### Work instructions
Restate the material word for word and leave out anything that is a picture.

### Data entries
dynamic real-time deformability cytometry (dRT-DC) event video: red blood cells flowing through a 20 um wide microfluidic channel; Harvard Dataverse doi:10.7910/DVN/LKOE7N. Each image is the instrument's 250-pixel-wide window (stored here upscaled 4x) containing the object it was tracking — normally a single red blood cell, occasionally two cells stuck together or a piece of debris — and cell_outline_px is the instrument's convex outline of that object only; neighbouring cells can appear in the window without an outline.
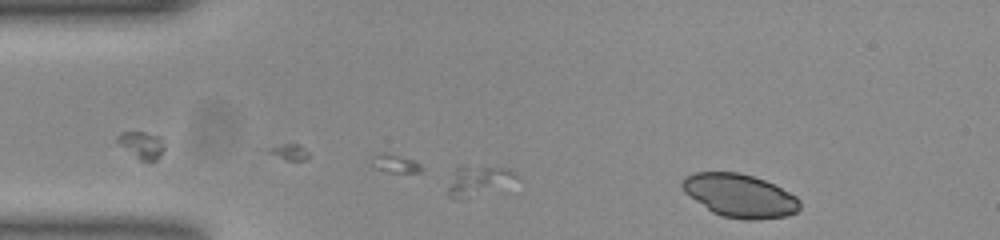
{"species": "common noctule bat (a hibernating species)", "species_latin": "Nyctalus noctula", "temperature_condition": "room temperature", "stored_images_in_passage": 34, "camera_frame_rate_fps": 3000, "um_per_image_px": 0.085, "animal": {"sex": "female", "body_mass_g": 23.0, "forearm_length_mm": 53.4}, "frame": {"image": 1, "passage_image": 1, "time_ms": 0.0, "image_size_px": [1000, 240], "cell_outline_px": [[800, 208], [796, 212], [784, 216], [756, 220], [744, 220], [724, 216], [712, 212], [684, 192], [680, 184], [684, 176], [696, 172], [740, 172], [764, 180], [796, 196], [800, 200]], "centroid_in_image_um": [62.85, 16.62], "position_along_channel_um": 22.1, "area_um2": 29.48}}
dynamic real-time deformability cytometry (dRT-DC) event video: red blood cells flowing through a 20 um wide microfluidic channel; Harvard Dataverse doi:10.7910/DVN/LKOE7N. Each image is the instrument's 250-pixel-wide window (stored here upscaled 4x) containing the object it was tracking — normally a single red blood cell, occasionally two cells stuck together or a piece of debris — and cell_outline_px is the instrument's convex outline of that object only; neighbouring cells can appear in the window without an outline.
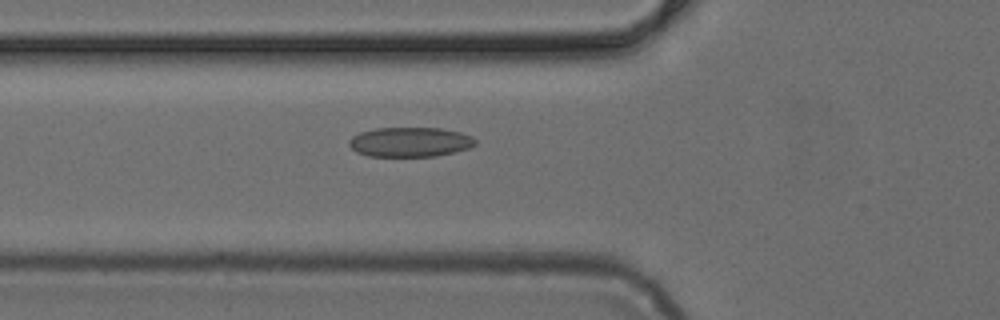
{"species": "common noctule bat (a hibernating species)", "species_latin": "Nyctalus noctula", "temperature_condition": "cold", "stored_images_in_passage": 32, "camera_frame_rate_fps": 3000, "um_per_image_px": 0.085, "animal": {"sex": "female", "body_mass_g": 24.6, "forearm_length_mm": 56.2}, "frame": {"image": 1, "passage_image": 2, "time_ms": 0.333, "image_size_px": [1000, 320], "cell_outline_px": [[476, 144], [468, 148], [436, 156], [368, 156], [356, 152], [348, 144], [348, 140], [352, 136], [360, 132], [376, 128], [440, 128], [460, 132], [472, 136], [476, 140]], "centroid_in_image_um": [34.83, 12.07], "position_along_channel_um": 91.0, "area_um2": 21.79}}
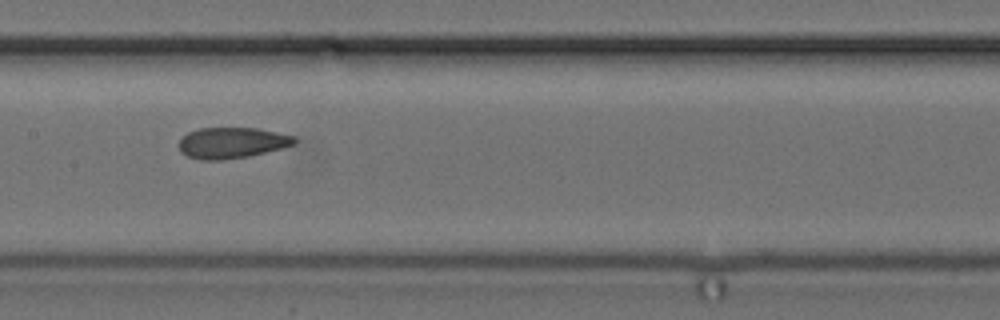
{"frame": {"image": 2, "passage_image": 9, "time_ms": 2.667, "image_size_px": [1000, 320], "cell_outline_px": [[296, 144], [284, 148], [248, 156], [224, 160], [200, 160], [188, 156], [180, 152], [180, 140], [188, 132], [200, 128], [256, 128], [296, 136]], "centroid_in_image_um": [19.74, 12.14], "position_along_channel_um": 187.7, "area_um2": 20.87}}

### Task answer
dynamic real-time deformability cytometry (dRT-DC) event video: red blood cells flowing through a 20 um wide microfluidic channel; Harvard Dataverse doi:10.7910/DVN/LKOE7N. Each image is the instrument's 250-pixel-wide window (stored here upscaled 4x) containing the object it was tracking — normally a single red blood cell, occasionally two cells stuck together or a piece of debris — and cell_outline_px is the instrument's convex outline of that object only; neighbouring cells can appear in the window without an outline.
{"species": "common noctule bat (a hibernating species)", "species_latin": "Nyctalus noctula", "temperature_condition": "room temperature", "stored_images_in_passage": 34, "camera_frame_rate_fps": 3000, "um_per_image_px": 0.085, "animal": {"sex": "female", "body_mass_g": 23.0, "forearm_length_mm": 53.4}, "frame": {"image": 1, "passage_image": 1, "time_ms": 0.0, "image_size_px": [1000, 240], "cell_outline_px": [[800, 208], [796, 212], [784, 216], [756, 220], [744, 220], [724, 216], [712, 212], [684, 192], [680, 184], [684, 176], [696, 172], [740, 172], [764, 180], [796, 196], [800, 200]], "centroid_in_image_um": [62.85, 16.62], "position_along_channel_um": 22.1, "area_um2": 29.48}}
dynamic real-time deformability cytometry (dRT-DC) event video: red blood cells flowing through a 20 um wide microfluidic channel; Harvard Dataverse doi:10.7910/DVN/LKOE7N. Each image is the instrument's 250-pixel-wide window (stored here upscaled 4x) containing the object it was tracking — normally a single red blood cell, occasionally two cells stuck together or a piece of debris — and cell_outline_px is the instrument's convex outline of that object only; neighbouring cells can appear in the window without an outline.
{"species": "common noctule bat (a hibernating species)", "species_latin": "Nyctalus noctula", "temperature_condition": "cold", "stored_images_in_passage": 32, "camera_frame_rate_fps": 3000, "um_per_image_px": 0.085, "animal": {"sex": "female", "body_mass_g": 24.6, "forearm_length_mm": 56.2}, "frame": {"image": 1, "passage_image": 2, "time_ms": 0.333, "image_size_px": [1000, 320], "cell_outline_px": [[476, 144], [468, 148], [436, 156], [368, 156], [356, 152], [348, 144], [348, 140], [352, 136], [360, 132], [376, 128], [440, 128], [460, 132], [472, 136], [476, 140]], "centroid_in_image_um": [34.83, 12.07], "position_along_channel_um": 91.0, "area_um2": 21.79}}
{"frame": {"image": 2, "passage_image": 9, "time_ms": 2.667, "image_size_px": [1000, 320], "cell_outline_px": [[296, 144], [284, 148], [248, 156], [224, 160], [200, 160], [188, 156], [180, 152], [180, 140], [188, 132], [200, 128], [256, 128], [296, 136]], "centroid_in_image_um": [19.74, 12.14], "position_along_channel_um": 187.7, "area_um2": 20.87}}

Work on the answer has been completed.